(YOUR TASK): From the entries below, gather each line containing the word "FileFunction".

Plain-text engineering files
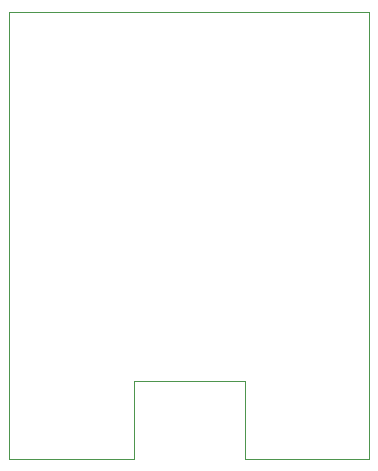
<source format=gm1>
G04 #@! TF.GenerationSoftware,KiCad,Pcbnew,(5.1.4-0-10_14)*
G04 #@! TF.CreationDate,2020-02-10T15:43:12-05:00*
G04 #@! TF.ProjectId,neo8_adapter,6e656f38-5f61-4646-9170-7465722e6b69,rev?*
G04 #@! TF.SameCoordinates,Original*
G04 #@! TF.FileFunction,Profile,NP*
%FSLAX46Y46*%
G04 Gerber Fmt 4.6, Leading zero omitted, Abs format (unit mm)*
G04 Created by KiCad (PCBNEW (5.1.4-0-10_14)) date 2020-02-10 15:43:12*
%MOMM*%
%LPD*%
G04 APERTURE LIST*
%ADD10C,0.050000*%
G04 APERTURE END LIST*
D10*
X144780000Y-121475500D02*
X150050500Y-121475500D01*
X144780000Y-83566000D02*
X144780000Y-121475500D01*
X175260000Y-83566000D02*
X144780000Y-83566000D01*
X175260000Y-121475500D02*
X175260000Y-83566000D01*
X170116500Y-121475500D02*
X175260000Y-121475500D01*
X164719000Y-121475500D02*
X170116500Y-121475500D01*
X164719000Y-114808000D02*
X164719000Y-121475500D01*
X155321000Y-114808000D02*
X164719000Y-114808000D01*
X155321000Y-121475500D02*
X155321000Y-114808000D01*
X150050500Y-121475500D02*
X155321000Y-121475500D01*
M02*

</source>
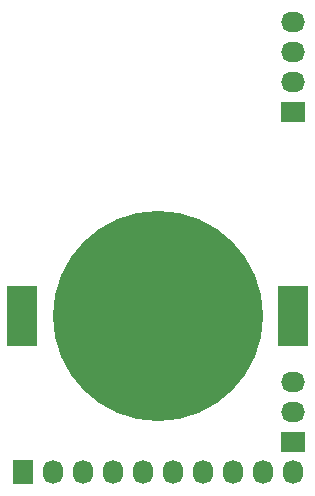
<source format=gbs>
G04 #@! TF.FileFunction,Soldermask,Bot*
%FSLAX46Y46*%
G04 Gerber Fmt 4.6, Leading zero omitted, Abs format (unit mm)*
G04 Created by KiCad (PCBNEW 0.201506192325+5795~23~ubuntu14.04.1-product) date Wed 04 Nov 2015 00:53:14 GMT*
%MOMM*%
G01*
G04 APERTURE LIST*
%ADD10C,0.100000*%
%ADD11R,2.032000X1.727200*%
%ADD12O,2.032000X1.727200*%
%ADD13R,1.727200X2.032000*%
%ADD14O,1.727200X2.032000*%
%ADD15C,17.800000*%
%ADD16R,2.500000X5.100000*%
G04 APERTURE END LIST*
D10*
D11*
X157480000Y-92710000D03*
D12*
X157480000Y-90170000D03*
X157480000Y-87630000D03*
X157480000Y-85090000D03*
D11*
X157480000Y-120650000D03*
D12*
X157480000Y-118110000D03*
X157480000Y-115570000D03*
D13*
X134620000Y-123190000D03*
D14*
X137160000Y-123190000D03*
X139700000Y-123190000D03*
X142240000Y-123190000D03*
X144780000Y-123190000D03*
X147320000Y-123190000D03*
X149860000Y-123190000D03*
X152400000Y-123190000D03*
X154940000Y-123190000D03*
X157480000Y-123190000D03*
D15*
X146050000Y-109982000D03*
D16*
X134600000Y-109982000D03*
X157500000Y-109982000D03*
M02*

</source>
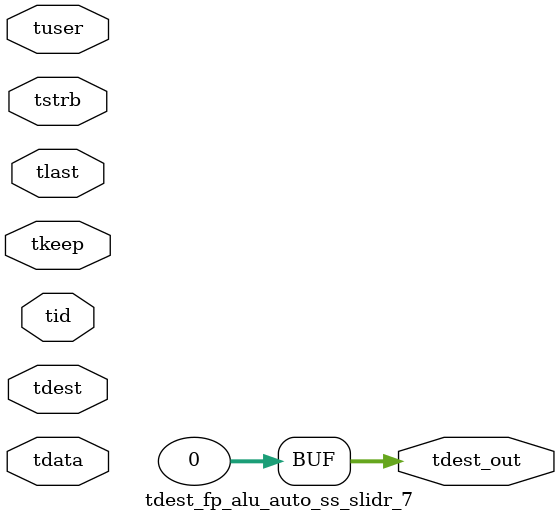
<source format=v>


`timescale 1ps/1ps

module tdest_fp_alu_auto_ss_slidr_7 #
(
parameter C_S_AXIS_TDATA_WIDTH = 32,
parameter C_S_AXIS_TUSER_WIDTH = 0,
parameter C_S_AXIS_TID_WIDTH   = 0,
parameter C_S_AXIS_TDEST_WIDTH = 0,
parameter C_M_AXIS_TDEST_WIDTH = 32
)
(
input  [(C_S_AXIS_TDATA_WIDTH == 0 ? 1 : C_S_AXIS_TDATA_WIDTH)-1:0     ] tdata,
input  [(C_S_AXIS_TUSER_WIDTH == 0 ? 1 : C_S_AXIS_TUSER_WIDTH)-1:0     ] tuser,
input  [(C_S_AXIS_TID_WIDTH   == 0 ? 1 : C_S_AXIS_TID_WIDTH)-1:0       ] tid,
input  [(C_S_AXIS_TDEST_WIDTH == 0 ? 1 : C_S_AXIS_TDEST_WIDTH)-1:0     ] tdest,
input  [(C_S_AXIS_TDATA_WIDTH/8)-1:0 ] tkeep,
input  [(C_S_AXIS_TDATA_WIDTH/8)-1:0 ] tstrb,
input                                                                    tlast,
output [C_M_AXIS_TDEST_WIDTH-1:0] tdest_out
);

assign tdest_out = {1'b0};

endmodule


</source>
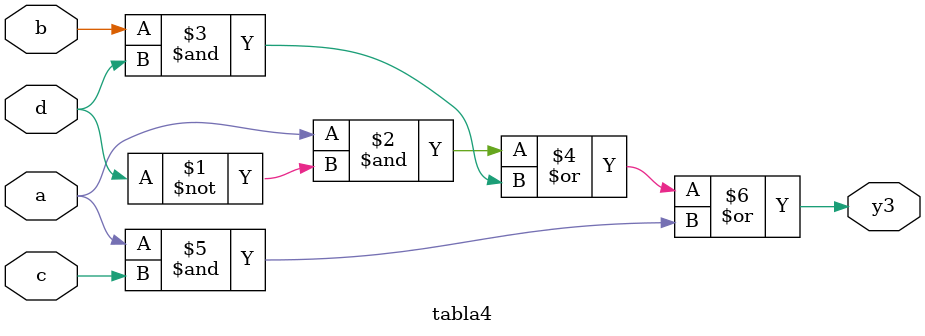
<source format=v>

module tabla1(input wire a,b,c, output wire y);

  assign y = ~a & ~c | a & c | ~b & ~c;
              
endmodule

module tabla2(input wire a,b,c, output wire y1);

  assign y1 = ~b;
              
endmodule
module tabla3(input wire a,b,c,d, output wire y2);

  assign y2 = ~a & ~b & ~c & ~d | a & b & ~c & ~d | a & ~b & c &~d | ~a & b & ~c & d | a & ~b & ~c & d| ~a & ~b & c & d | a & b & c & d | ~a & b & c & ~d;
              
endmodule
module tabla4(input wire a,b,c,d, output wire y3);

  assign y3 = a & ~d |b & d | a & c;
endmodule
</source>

(OUTPUT FOR THIS EXERCISE):
G04 #@! TF.FileFunction,Profile,NP*
G04 #@! TF.FileFunction,Soldermask,Bot*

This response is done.